A song of ascents, by David.
122:1 I was glad because they said to me,
“We will go to the LORD’s temple.”
122:2 Our feet are standing
inside your gates, O Jerusalem.
122:3 Jerusalem is a city designed
to accommodate an assembly.
122:4 The tribes go up there,
the tribes of the LORD,
where it is required that Israel
give thanks to the name of the LORD.
122:5 Indeed, the leaders sit there on thrones and make legal decisions,
on the thrones of the house of David.
122:6 Pray for the peace of Jerusalem!
May those who love her prosper!
122:7 May there be peace inside your defenses,
and prosperity inside your fortresses!
122:8 For the sake of my brothers and my neighbors
I will say, “May there be peace in you!”
122:9 For the sake of the temple of the LORD our God
I will pray for you to prosper.
Pray for the peace of Jerusalem – ‘Jerusalem’ means ‘city of peace’, and so:
‘The psalmist urges his fellow pilgrims to bring their prayers of greeting that the city may be enabled to live up to its name.’ (Allen)

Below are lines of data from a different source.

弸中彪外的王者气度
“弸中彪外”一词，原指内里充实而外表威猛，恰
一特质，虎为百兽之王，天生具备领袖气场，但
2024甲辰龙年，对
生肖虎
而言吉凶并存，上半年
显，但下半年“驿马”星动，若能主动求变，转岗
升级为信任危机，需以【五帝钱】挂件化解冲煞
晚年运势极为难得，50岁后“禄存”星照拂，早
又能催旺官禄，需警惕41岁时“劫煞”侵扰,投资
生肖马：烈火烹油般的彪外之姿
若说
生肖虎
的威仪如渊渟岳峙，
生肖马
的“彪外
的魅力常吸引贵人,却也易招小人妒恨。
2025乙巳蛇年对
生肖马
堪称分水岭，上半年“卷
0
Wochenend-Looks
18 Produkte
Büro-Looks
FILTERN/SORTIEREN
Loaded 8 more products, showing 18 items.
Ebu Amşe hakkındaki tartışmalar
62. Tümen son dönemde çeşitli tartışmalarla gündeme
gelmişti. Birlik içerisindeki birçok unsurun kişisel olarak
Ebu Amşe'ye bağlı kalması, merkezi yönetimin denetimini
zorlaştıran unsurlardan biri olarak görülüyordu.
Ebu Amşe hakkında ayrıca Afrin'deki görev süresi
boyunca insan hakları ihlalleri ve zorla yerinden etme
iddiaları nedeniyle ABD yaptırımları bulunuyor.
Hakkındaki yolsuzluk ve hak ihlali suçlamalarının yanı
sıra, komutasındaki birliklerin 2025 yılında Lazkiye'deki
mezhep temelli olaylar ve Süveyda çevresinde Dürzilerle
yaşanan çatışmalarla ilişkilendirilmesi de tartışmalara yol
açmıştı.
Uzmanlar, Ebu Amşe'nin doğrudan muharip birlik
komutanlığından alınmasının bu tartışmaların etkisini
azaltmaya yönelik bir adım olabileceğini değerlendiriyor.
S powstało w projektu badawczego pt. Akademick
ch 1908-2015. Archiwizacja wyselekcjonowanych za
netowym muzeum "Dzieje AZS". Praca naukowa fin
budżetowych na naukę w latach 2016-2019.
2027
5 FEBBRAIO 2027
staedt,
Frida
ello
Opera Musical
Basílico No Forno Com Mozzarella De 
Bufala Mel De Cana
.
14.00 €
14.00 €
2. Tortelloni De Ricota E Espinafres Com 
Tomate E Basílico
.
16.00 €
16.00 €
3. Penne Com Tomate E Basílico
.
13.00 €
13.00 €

Mays: It is as if the psalmist is urging fellow-pilgrims to greet Jerusalem as a friend, with the familiar: “Is it well (shalom) with you [name]?”
Mays: The joyful greeting of vv6-9 contrasts with the greeting of lament uttered by our Lord as he approached the holy city:
Luke 19:41–44 – Now when Jesus approached and saw the city, he wept over it, 42 saying, “If you had only known on this day, even you, the things that make for peace! But now they are hidden from your eyes. 43 For the days will come upon you when your enemies will build an embankment against you and surround you and close in on you from every side. 44 They will demolish you—you and your children within your walls—and they will not leave within you one stone on top of another, because you did not recognize the time of your visitation from God.”
May those who love her prosper! – Old Testament teaching often defined ‘prosperity’ first of all in material, this-worldly, terms. But, as with so much else in the OT, this points forward to the spiritual enrichment that is experienced by the people of Christ.
Wiersbe: Paul prayed for his fellow-Jews (Rom 10:1), yet was poor in material terms (2 Cor 6:10). It would be perverse to focus on personal prosperity when the emphasis in the psalm itself is on God’s city, God’s house, and God’s people. The application today is for us, as the people of God, and as citizens of the heavenly country, to pray for shalom within and between the churches.